(CONSEGNE)
[a] In base alla recensione di Queer, risponda alle seguenti domande:
(i) Quale attore interpreta Lee?
(ii) In quale anno uscì il pezzo di Rolling Stone in cui Burroughs intervista David Bowie?
(iii) Da chi proviene il cognome Lee, usato da Burroughs come pseudonimo?
[b] Trascriva fedelmente il passo della recensione di Queer a partire da "Daniel Craig in" fino a "di sua madre)." compreso.

(TESTO FORNITO)
--

Queer, recensione del film di Luca Guadagnino con Daniel Craig: parlare senza parlare

Con Queer Luca Guadagnino realizza il film che voleva fare da tutta la vita: Daniel Craig è Lee, alter ego dello scrittore William S. Burroughs, ossessionato dal "parlare senza parlare" e dalla telepatia. Un film non facile, che richiede una certa cultura per essere decodificato, ma è un viaggio affascinante.

Daniel Craig in Queer di Luca Guadagnino

William S. Burroughs non amava parlare e chi parlava troppo. Lo disse a una cena, come riportato in apertura di un bellissimo pezzo di Rolling Stone del 1974, in cui lo scrittore intervista David Bowie. Alle parole dette, Burroughs preferiva le immagini potenti, come quella di Ma Barker, criminale morta negli anni '30, che parlava poco. Si limitava a stare seduta con la sua pistola a vista. È così che lui voleva essere. Il "parlare senza parlare" è al centro anche di Queer, film di Luca Guadagnino tratto dall'omonimo romanzo dell'esponente della Beat Generation, in cui Daniel Craig ha il ruolo del protagonista, Lee, alter ego di Burroughs (anche in Junkie, il suo esordio, il personaggio principale si chiama William Lee, pseudonimo con cui l'autore ha pubblicato le prime opere: Lee è il cognome di sua madre).

--

(ESTRATTO DEI DATI)

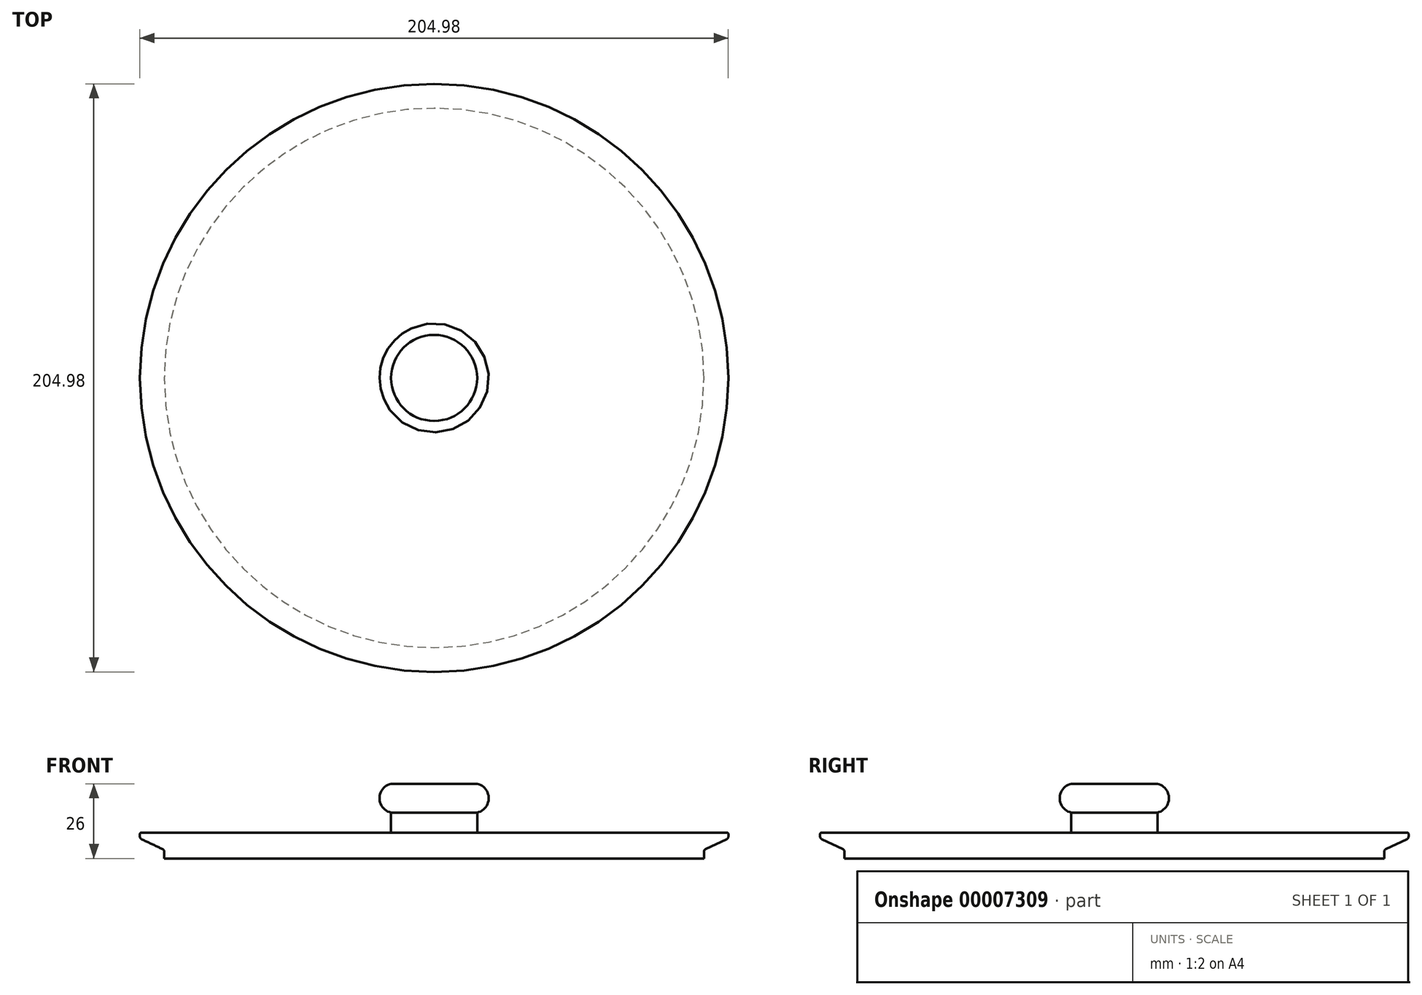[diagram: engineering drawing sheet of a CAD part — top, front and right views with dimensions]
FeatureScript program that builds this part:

--

(RISPOSTE ALLE CONSEGNE)
[a]
(i) Daniel Craig.
(ii) Nel 1974.
(iii) Dalla madre di Burroughs.

[b]
Daniel Craig in Queer di Luca Guadagnino

William S. Burroughs non amava parlare e chi parlava troppo. Lo disse a una cena, come riportato in apertura di un bellissimo pezzo di Rolling Stone del 1974, in cui lo scrittore intervista David Bowie. Alle parole dette, Burroughs preferiva le immagini potenti, come quella di Ma Barker, criminale morta negli anni '30, che parlava poco. Si limitava a stare seduta con la sua pistola a vista. È così che lui voleva essere. Il "parlare senza parlare" è al centro anche di Queer, film di Luca Guadagnino tratto dall'omonimo romanzo dell'esponente della Beat Generation, in cui Daniel Craig ha il ruolo del protagonista, Lee, alter ego di Burroughs (anche in Junkie, il suo esordio, il personaggio principale si chiama William Lee, pseudonimo con cui l'autore ha pubblicato le prime opere: Lee è il cognome di sua madre).